Nous avons trouvé un grain de voix, une façon singulière de s’exprimer pour les personnes et messages interagissant avec Zed. D’où l’image d’un être esseulé et d’un chœur qui est précisément le smartphone du personnage principal. Cette choralité permet d’incarner l’ensemble des interactions que Zed connaît avec son portable. Ce n’est pas fortuit que la pièce développe toute une réflexion sur le regard pareil à une lame.
Je travaille depuis longtemps avec Benoît Renaudin, soundesigner fabriquant aussi des instruments de musique. A ses yeux, les smartphones sont à l’image de totems que l’on retrouve fichés sous formes de petites enceintes parmi le public. A dessein, puisqu’il n’y a pas ici d’écrans représentés. Il fallait donc créer un lien fort entre la scène et la salle autour de cet objet sacralisé qui est ici éternellement absent.
Œuvrant au sein de l’ensemble musical Vortex, Daniel Zea a codé le son et le travail des voix. Il s’agit d’une écriture éminemment sensorielle, sorte de plongée à la fois dans la corporalité et l’imaginaire de Zed. Dans le registre sonore, coexistent la description des images (voix radiophonique et nasale), l’ensemble des chansons de la bande son et le toucher de Zed sur l’écran du smartphone.
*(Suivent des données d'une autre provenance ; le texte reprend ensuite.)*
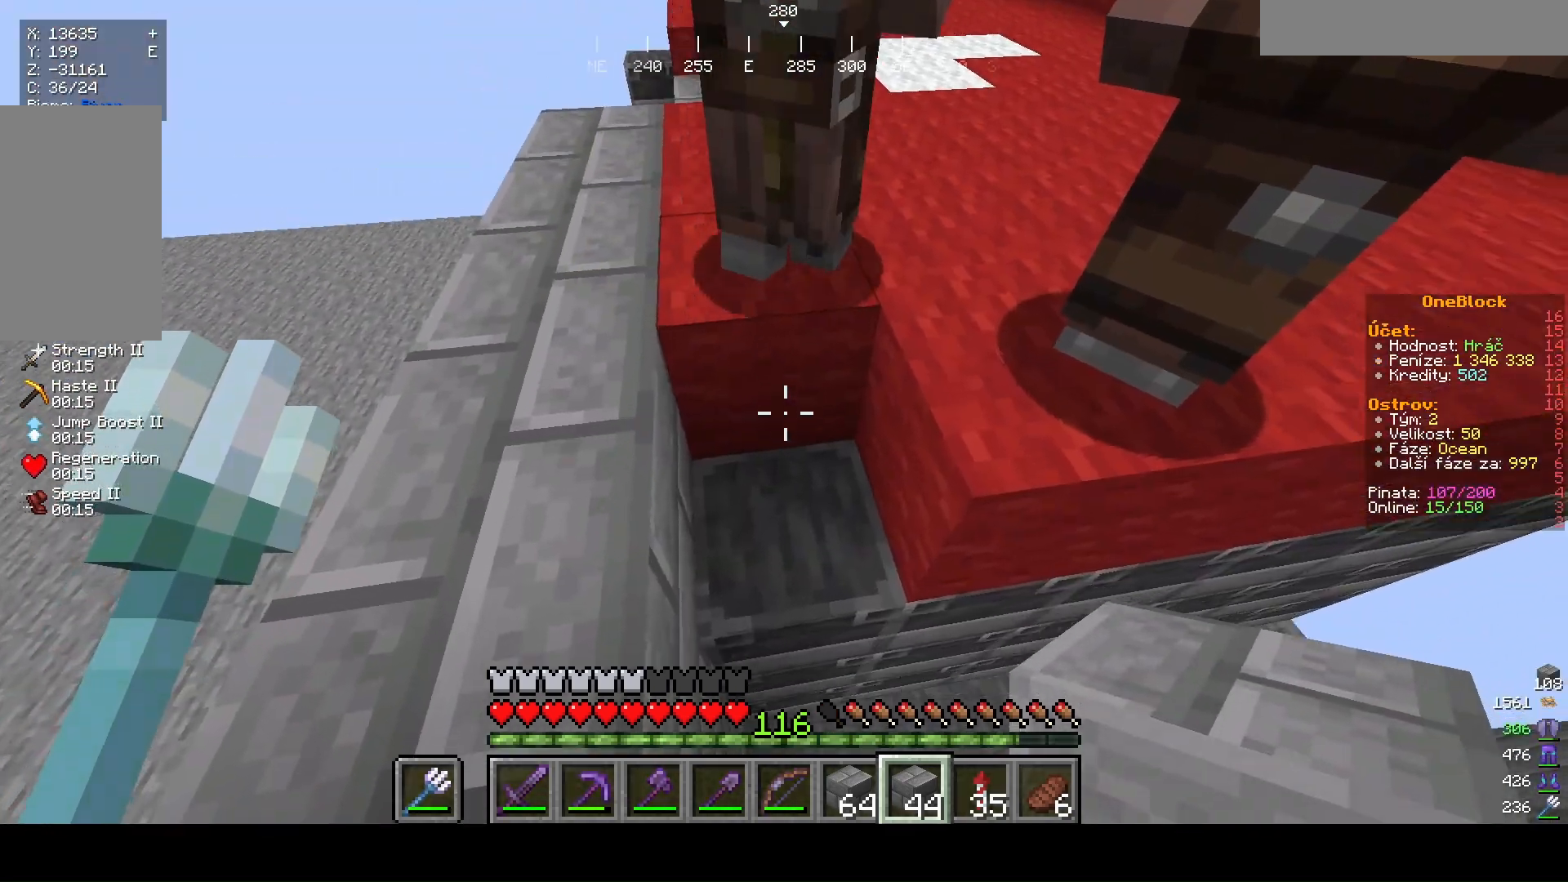
{"keys": [], "mouse": ["right"], "events": [[67, "a", "down"], [267, "a", "up"], [333, "mouse_right", "down"]]}
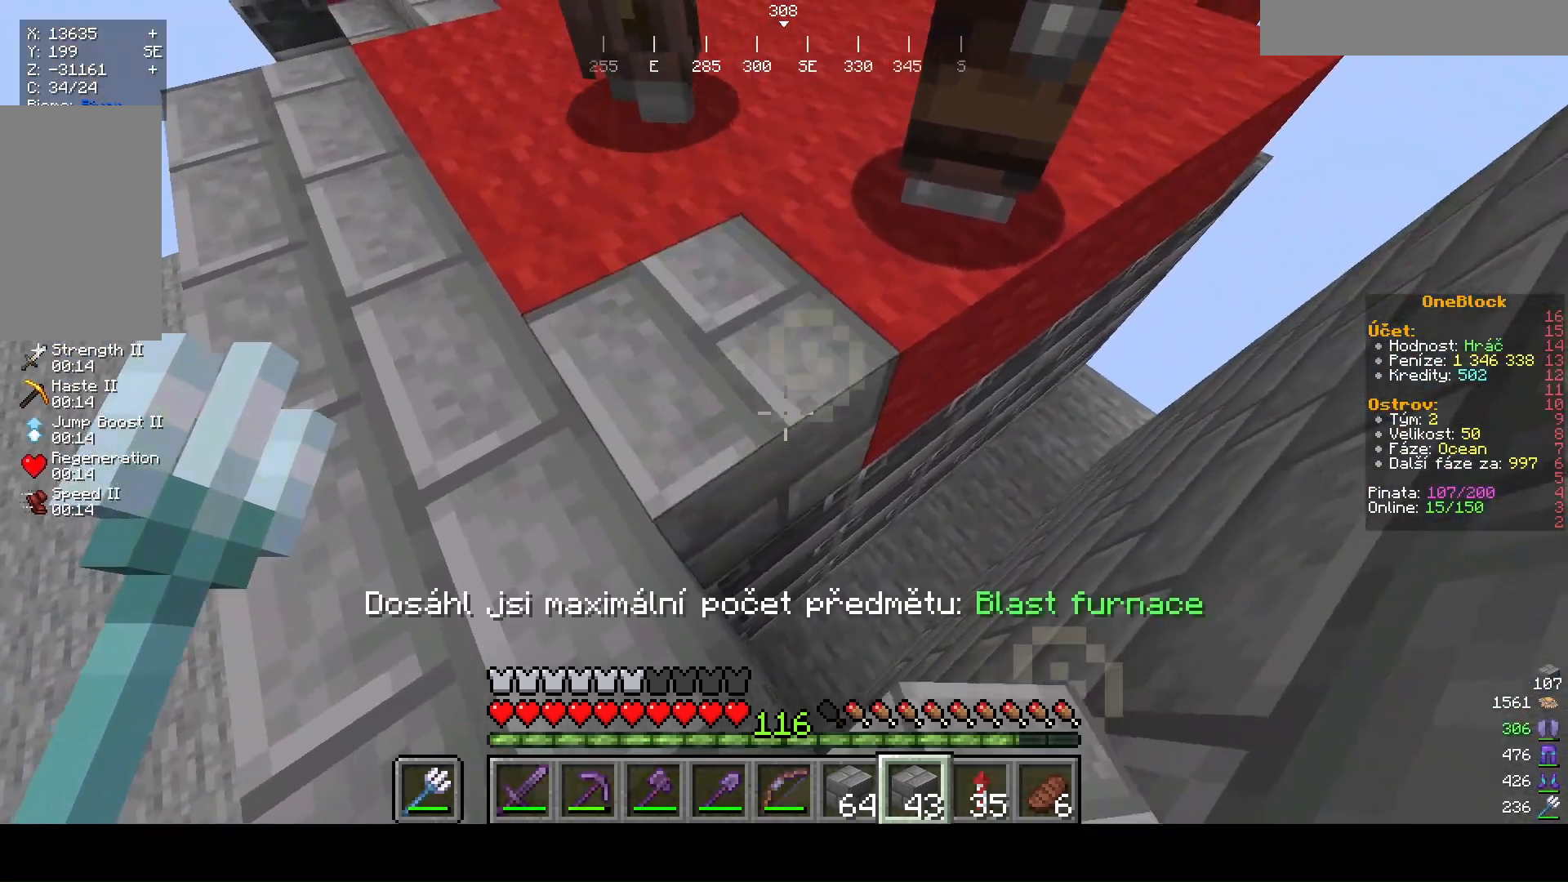
{"keys": ["d", "w"], "mouse": [], "events": [[33, "d", "down"], [33, "mouse_right", "up"], [333, "w", "down"]]}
A ces trois voix, se joint une dernière que j’ai nommée informative. I y a une tentative d’entrer dans la physicalité du mouvement par le son et sa matérialité.
Le show de Bae performant de sa voix légèrement réverbérée un tuto de maquillage à l’image d’un grand show au Zenith. Ceci alors qu’il ne s’agit en réalité que d’un simple tuto make-up qu’elle réalise chez elle. C’est une manière de faire sentir qu’elle a une aura avec une multitude de fans qui l’écoute.
Ces rendus sonores font aussi l’objet de tout un travail dans leur situation d’élocution. Il existe ainsi la description avec une extrême proximité dans le son d’une vidéo de Shera Kerienski - l’une des Youtubeuses françaises les plus influentes aux 2 millions d’abonné.es sur YouTube (1,4 sur Instagram). Elle est célèbre pour ses tutoriels beauté et ses vlogs sur sa vie intime, ndr.
Donner voix et chairs notamment aux réseaux sociaux, aux questions de genres, aux identités multiples, fluctuantes, et à la violence présente chez un homme attiré par les mineures.
En résumé, le paysage sonore est animé du désir de pénétrer dans l’esprit de Zed et de s’y immerger. On peut ainsi passer d’un compliment à une insulte sur les réseaux sociaux. C’est ce papillonnement émotionnel, cette incroyable averse d’humeurs changeantes qui m’a aussi intéressée. Cela reflète aussi justement certains états à l’adolescence comme l’inquiétude face à l’injonction de paraitre ou d’être selon des codes et normes.